Writing them individually from scratch is time-consuming. The structure is broadly consistent across appointments, but the clinical content changes at every visit. At the end of a transplant clinic with ten to fifteen patients, the correspondence burden is substantial.
How AI helps
An AI tool can take a bullet-point clinical summary of a transplant follow-up appointment and produce a structured, professional clinic letter. You provide the key facts. The tool produces the structure and prose. You check every clinical detail, add what is missing, and finalise.

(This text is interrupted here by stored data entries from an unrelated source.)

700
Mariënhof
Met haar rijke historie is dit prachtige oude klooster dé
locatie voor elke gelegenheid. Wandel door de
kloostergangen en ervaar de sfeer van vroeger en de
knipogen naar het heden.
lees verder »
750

The approach is particularly useful for routine stable follow-up letters — where the format is consistent and the main task is organising and articulating the clinical facts efficiently.
A real example
Dr Sasha is a transplant nephrologist. She has just seen a patient in his mid-forties, three years post living-related donor renal transplant, for a routine six-monthly review. The graft is functioning well. One immunosuppressant level was slightly below target range. He has been advised about sun protection in the context of his long-term immunosuppression. No other significant changes.
She opens Claude and types:
Draft a renal transplant follow-up clinic letter. Use these headings:
Reason for Attendance, Transplant History, Clinical Assessment,
Investigations, Immunosuppression Review, Management Plan,
Actions for GP.
Clinical details:
- Patient: man, mid-forties, 3 years post living-related donor
renal transplant
- Graft function: stable, creatinine at baseline, eGFR satisfactory
- Immunosuppression: one agent slightly below target range —
dose adjusted (I will add specific drug and dose)
- Skin surveillance: discussed importance of sun protection and
annual skin review given long-term immunosuppression; referred
for dermatology review
- Blood pressure: well controlled
- No rejection episodes, no infections since last review
- Plan: continue current management, review in 6 months,
dermatology appointment arranged
Actions for GP: please continue current prescriptions pending
immunosuppression level recheck in 4 weeks; please be aware of
dermatology referral
Do not include specific drug names or doses — I will add those.
The tool produces a structured letter. Dr Sasha reads it. She adds the specific immunosuppressant and dose. She adjusts the eGFR section to add the specific value from the clinic letter. She confirms the dermatology referral wording is accurate. The letter is ready in six minutes.
Try it yourself
Things to watch for
Immunosuppression details must come from you. Drug names, levels, and dose changes should never be generated by the tool. Leave these as placeholders in your prompt and add them yourself from your clinical records. A transplant letter with incorrect immunosuppression information could be clinically dangerous.
The GP actions section needs clinical precision. The GP is prescribing the immunosuppression. Any instruction to the GP about dose changes, monitoring intervals, or referrals must be accurate and unambiguous. Read this section with particular care.
Skin surveillance and malignancy monitoring are important. Long-term immunosuppression carries a well-established increase in skin cancer risk. If this was discussed at the appointment, check that the tool's version of the discussion and the referral are accurate and complete.
Rejection episodes require more detailed letters. This workflow is for routine stable follow-up. If there has been a rejection episode, a significant change in graft function, or a significant clinical event since the last review, the letter warrants more careful individual writing. Use the tool for the structural framework only in those cases.
Remember: AI is a helpful assistant, not a clinician. You make the call.